Fuji TV awards another victory to Japan's active investors

IN JAPAN, where cross-shareholdings and wacky ownership structures abound, any progress towards common-sense capitalism surely warrants cheers. The pace at Fuji TV, it must be admitted, has been a lot slower than the Formula 1 races that it regularly broadcasts to Japanese viewers. But on January 17th, Fuji TV finally announced a tender offer that will tidy up its cross-holding arrangement with Nippon Broadcasting System (NBS), a radio broadcaster, and take NBS under its wing as a normal subsidiary.

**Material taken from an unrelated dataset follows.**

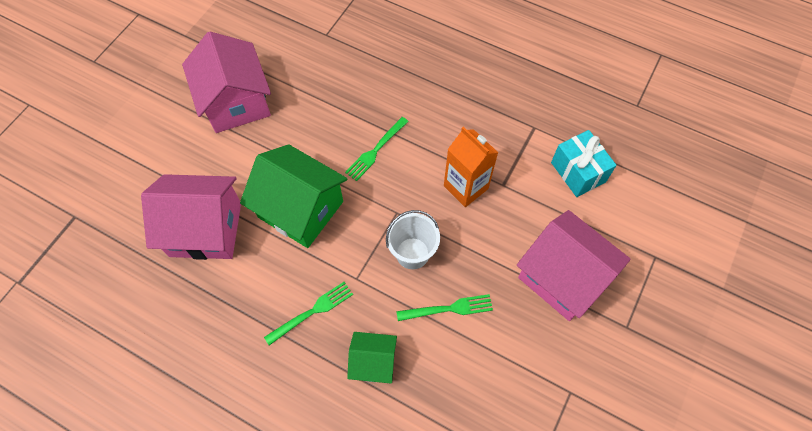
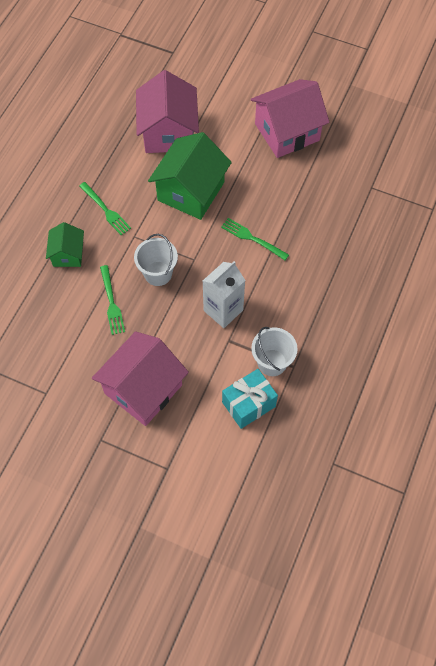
camera: 85 degrees right, 0 degrees up
orange carton [444,126,498,207] -> white carton [203,261,246,328]
none -> white bucket [251,327,298,376]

This plan should help Fuji TV to resolve a long-running argument with investors, and hopefully allow it to focus more attention on its strategy as digital broadcasting spreads in Japan.

Other investors have complained for the past couple of years about the 22.5% stake that NBS holds in Fuji TV. Until recently, that stake was worth more than NBS's market capitalisation, implying that the rest of the NBS business had negative value. One investor who saw an opportunity was Yoshiaki Murakami, a former bureaucrat who now heads M&A Consulting (MAC), an investment outfit that has found easy pickings among wasteful cash-rich firms. MAC started buying NBS shares in 2003, eventually becoming its largest investor with an 18.6% stake, then badgered the two firms to resolve their cross-holding mess.

Fuji TV, which already owns 12.4% of NBS, will pay a 21% premium to buy (at least) a majority stake. It will issue ¥73 billion ($710m) in convertible bonds—it says, to help finance the deal. “We are basically happy,” says Kenya Takizawa, a partner of Mr Murakami at MAC.

But some of Fuji TV's investors are cautious. They are not sure why Fuji TV needs to issue new debt, especially bonds that could dilute their ownership. They also want to see if the firm will improve its business, now that it has cleaned up its finances, or whether buying off Mr Murakami will instead prove to be a case of unproductive greenmail.

Fuji TV launched some successful new dramas last year, and Masaru Ohnishi, a media analyst at J.P. Morgan, points out that it was Japan's ratings leader in all three main time segments. It is still looking for new ways to combine content from different bits of its media group, however, and is hoping to meet a growing demand for digital content in Japan, including high-definition broadcasting and content for video-equipped mobile phones. Mr Ohnishi reckons that Fuji TV will now be able to do more with Pony Canyon, an NBS subsidiary that distributes DVDs of Fuji TV's dramas, movies and other content.